On October 18, 2024, in connection with the previously announced public offering by Carlyle Secured Lending Inc. (the “Company”), the Company and U.S. Bank Trust Company, National Association, as successor trustee to The Bank of New York Mellon Trust Company, N.A. as trustee (the “Trustee”), entered into a Second Supplemental Indenture (the “Second Supplemental Indenture”, and together with the Indenture, dated as of November 20, 2023, between the Company and the Trustee (the “Base Indenture”), and the First Supplemental Indenture, dated as of November 20, 2023, between the Company and the Trustee, the “Indenture”). The Second Supplemental Indenture relates to the Company’s issuance and sale of $300,000,000 aggregate principal amount of the Company’s 6.750% Notes due 2030 (the “Notes”).
The Notes will mature on February 18, 2030 and may be redeemed in whole or in part at the Company’s option at any time or from time to time at the redemption prices set forth in the Indenture. The Notes bear interest at a rate of 6.750% per year, commencing October 18, 2024. The Company will pay interest on the Notes on February 18 and August 18 each year, beginning on February 18, 2025.
The Company intends to use the net proceeds from the offering to repay outstanding debt of the Company including the Company’s Senior Secured Revolving Credit Agreement, dated as of March 21, 2014 (as amended, modified or supplemented from time to time) among the Company, the Lenders party thereto and JPMorgan Chase Bank, N.A., as Administrative Agent, the Company’s 4.750% senior unsecured notes due December 31, 2024 and the Company’s 4.500% senior unsecured notes due December 31, 2024, to fund new investment opportunities, and for other general corporate purposes.
The Notes are the Company’s direct unsecured obligations and rank
pari passu
with all existing and future unsubordinated unsecured indebtedness issued by the Company.
The Indenture contains certain covenants including certain covenants
requiring
the Company to comply with Section 18(a)(1)(A) as modified by Section 61(a) of the Investment Company Act of 1940, as amended (the “1940 Act”), or any successor provisions, whether or not the Company continues to be subject to such provisions of the 1940 Act, but giving effect, in either case, to any exemptive relief granted to the Company by the U.S. Securities and Exchange Commission (the “SEC”), and to provide financial information to the holders of the Notes and the Trustee if the Company is no longer subject to the reporting requirements under the Securities Exchange Act of 1934, as amended. These covenants are subject to important limitations and exceptions that are described in the Indenture.

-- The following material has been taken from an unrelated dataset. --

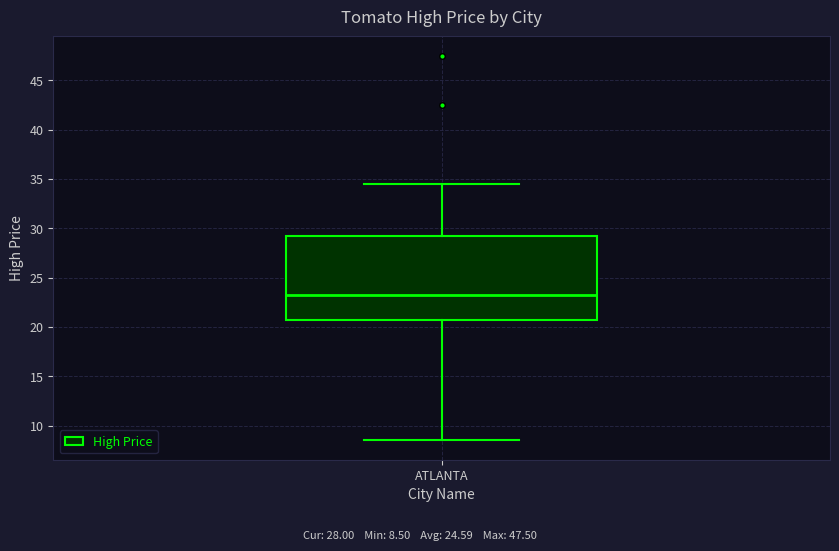

Transcribe this box plot: give where the median line is, the range the box spans, and where the two whiskers end, as read against the y-axis. The values are not printed on the chart, so give them approximately, as read against the axis.

median 23.5, box 21.0 to 29.5, whiskers 8.5 to 34.5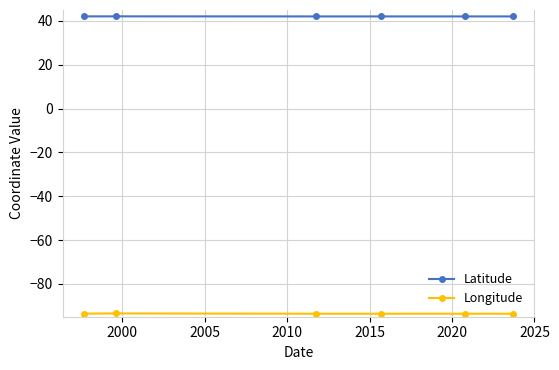

Which series has the largest total across all categories?

Latitude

In addition, on the occurrence of a “change of control repurchase event,” as defined in the Indenture (which involves the occurrence of both a change of control and a below investment grade rating of the Notes by Fitch Ratings, Inc., and Moody’s Investor Service), the Company will generally be required to make an offer to repurchase the outstanding Notes at a repurchase price equal to 100% of the principal amount of such Notes plus accrued and unpaid interest to the repurchase date.
The Notes were offered and sold in an offering registered under the Securities Act of 1933, as amended, pursuant to the Company’s Registration Statement on Form
N-2
(File
No. 333-278993),
as supplemented by the Company’s preliminary prospectus supplement, pricing term sheet and final prospectus supplement, each dated October 10, 2024. The transaction closed on October 18, 2024.
The foregoing descriptions of the Base Indenture, the Second Supplemental Indenture and the Notes do not purport to be complete and are qualified in their entirety by reference to the full text of the Base Indenture, the Second Supplemental Indenture and the form of global note representing the Notes, respectively, each filed as exhibits hereto and incorporated by reference herein.